## Estratto del documento
Galeazzi, la voce dello sport nazionale

Se ne va una delle icone del giornalismo italiano, Giampiero Galeazzi: la sua voce ha accompagnato alcuni tra i più memorabili successi della storia dello sport azzurro, ma non solo…
Galeazzi

«Io penso che questa mia vita mi abbia dato tantissimo. Mi sono reso conto che la gente non mi ha dimenticato. Ho unito due tipologie diverse di pubblico: sono stato Pippo Baudo e Sandro Ciotti messi assieme, una bomba atomica. Ma non mi sono mai montato la testa, sono sempre stato spontaneo. Sono durato 42 anni in Rai con la mia professionalità, con il mio entusiasmo». Poco tempo fa, prima di lasciare questa terra nella giornata di ieri, 12 novembre, Giampiero Galeazzi si era espresso così rispondendo in merito alla sua lunga carriera giornalistica. Icona tra i cronisti sportivi, aveva 75 anni e da tempo soffriva di una forma grave di diabete.

Nell’Italia lanciata dal boom economico e segnata nel bene e nel male dai monopoli televisivi, prima dell’avvento di internet e delle trasmissioni digitali, Galeazzi ha rappresentato una vera e propria istituzione tra i colleghi del giornalismo sportivo. Spesso in ritardo agli appuntamenti di redazione, ma appassionato e competente come pochi quando inviato o assegnato a un evento, alla sua telecronaca si legano alcuni dei più emozionanti successi del nostro Paese sul piano dello sport internazionale. È a lui che si deve l’esposizione al grande pubblico di alcune espressioni come “alzare i colpi” o “c’è luce”, diventate proverbiali ad esempio nel canottaggio. Imitato da tanti, resta celebre in particolare per l’umanità che imprimeva al suo lavoro, per una partecipazione vera, pura, pressoché assoluta.

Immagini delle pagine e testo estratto
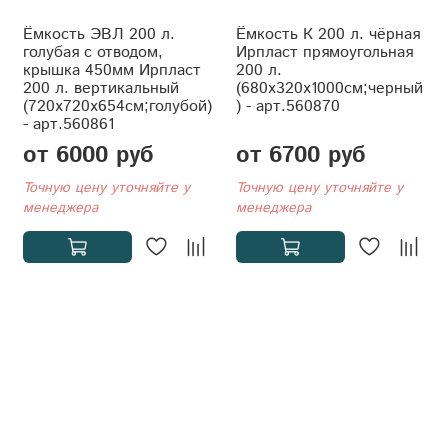
Ёмкость ЭВЛ 200 л.
Ёмкость К 200 л. чёрная
голубая с отводом,
Ирпласт прямоугольная
крышка 450мм Ирпласт
200 л.
200 л. вертикальный
(680x320x1000см;черный
(720x720x654см;голубой)
) - арт.560870
- арт.560861
от 6000 руб
от 6700 руб
Точную цену уточняйте у
Точную цену уточняйте у
менеджера
менеджера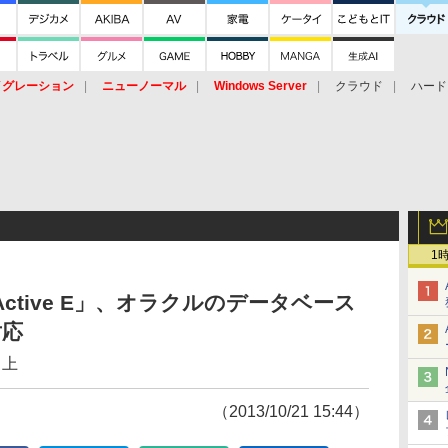
イグレーション
ニューノーマル
Windows Server
クラウド
ハード
トピック
ストレージ（HW）
オープンソース
SaaS
標的型
ント
1
oActive E」、オラクルのデータベース
対応
向上
（2013/10/21 15:44）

## Consegna A
Riscrivi in forma più breve il paragrafo dell'articolo su Galeazzi che inizia con "Nell'Italia lanciata dal boom economico", mantenendone i fatti principali.
## Consegna B
Trascrivi dall'articolo su Galeazzi il brano che va da "Se ne va una" fino a "grave di diabete." compreso.
I record sono materiale a sé stante.

## Risposta A
Nell'Italia del boom economico e dei monopoli televisivi, prima di internet e delle trasmissioni digitali, Galeazzi fu un'istituzione del giornalismo sportivo. Spesso in ritardo in redazione, ma appassionato e competente quando inviato a un evento, con la sua telecronaca accompagnò alcuni dei più emozionanti successi sportivi internazionali del Paese. Rese note al grande pubblico espressioni come "alzare i colpi" e "c'è luce", diventate proverbiali nel canottaggio. Imitato da molti, è ricordato soprattutto per l'umanità e la partecipazione quasi assoluta che metteva nel suo lavoro.

## Risposta B
Se ne va una delle icone del giornalismo italiano, Giampiero Galeazzi: la sua voce ha accompagnato alcuni tra i più memorabili successi della storia dello sport azzurro, ma non solo…
Galeazzi

«Io penso che questa mia vita mi abbia dato tantissimo. Mi sono reso conto che la gente non mi ha dimenticato. Ho unito due tipologie diverse di pubblico: sono stato Pippo Baudo e Sandro Ciotti messi assieme, una bomba atomica. Ma non mi sono mai montato la testa, sono sempre stato spontaneo. Sono durato 42 anni in Rai con la mia professionalità, con il mio entusiasmo». Poco tempo fa, prima di lasciare questa terra nella giornata di ieri, 12 novembre, Giampiero Galeazzi si era espresso così rispondendo in merito alla sua lunga carriera giornalistica. Icona tra i cronisti sportivi, aveva 75 anni e da tempo soffriva di una forma grave di diabete.